Interpretable AI-driven Guidelines for Type 2 Diabetes Treatment from Observational Data
Journal:
arXiv
Published Date:
Apr 16, 2025
Abstract
Objective: Create precise, structured, data-backed guidelines for type 2
diabetes treatment progression, suitable for clinical adoption.
Research Design and Methods: Our training cohort was composed of patient
(with type 2 diabetes) visits from Boston Medical Center (BMC) from 1998 to
2014. We divide visits into 4 groups based on the patient's treatment regimen
before the visit, and further divide them into subgroups based on the
recommended treatment during the visit. Since each subgroup has observational
data, which has confounding bias (sicker patients are prescribed more
aggressive treatments), we used machine learning and optimization to remove
some datapoints so that the remaining data resembles a randomized trial.

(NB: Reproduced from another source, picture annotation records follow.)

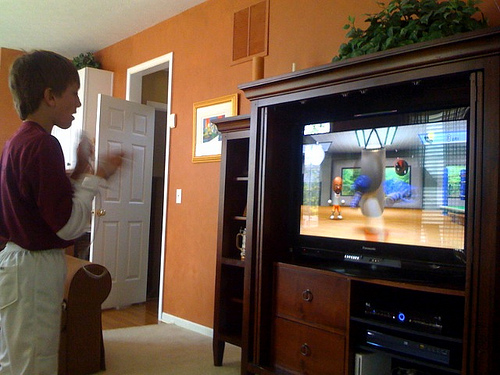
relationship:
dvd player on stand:
[356, 295, 459, 336] [240, 26, 498, 374]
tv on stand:
[282, 102, 469, 284] [240, 26, 498, 374]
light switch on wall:
[176, 188, 182, 203] [0, 1, 498, 325]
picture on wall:
[191, 92, 239, 163] [0, 1, 498, 325]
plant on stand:
[326, 1, 492, 64] [240, 26, 498, 374]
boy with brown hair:
[1, 50, 125, 374] [6, 48, 80, 121]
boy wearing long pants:
[1, 50, 125, 374] [0, 241, 65, 372]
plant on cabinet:
[73, 53, 102, 72] [52, 65, 112, 235]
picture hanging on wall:
[191, 92, 239, 163] [0, 1, 498, 325]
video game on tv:
[299, 118, 469, 249] [282, 102, 469, 284]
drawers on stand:
[267, 263, 351, 374] [240, 26, 498, 374]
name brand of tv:
[360, 245, 375, 252] [282, 102, 469, 284]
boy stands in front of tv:
[1, 50, 125, 374] [282, 102, 469, 284]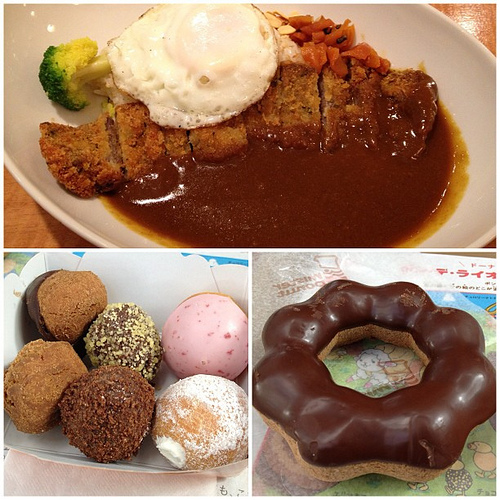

On
each subgroup, we train AI-backed tree-based models to prescribe treatment
changes. Once we train these tree models, we manually combine the models for
every group to create an end-to-end prescription pipeline for all patients in
that group. In this process, we prioritize stepping up to a more aggressive
treatment before considering less aggressive options. We tested this pipeline
on unseen data from BMC, and an external dataset from Hartford healthcare (type
2 diabetes patient visits from January 2020 to May 2024).
Results: The median HbA1c reduction achieved by our pipelines is 0.26% more
than what the doctors achieved on the unseen BMC patients. For the Hartford
cohort, our pipelines were better by 0.13%.
Conclusions: This precise, interpretable, and efficient AI-backed approach to
treatment progression in type 2 diabetes is predicted to outperform the current
practice and can be deployed to improve patient outcomes.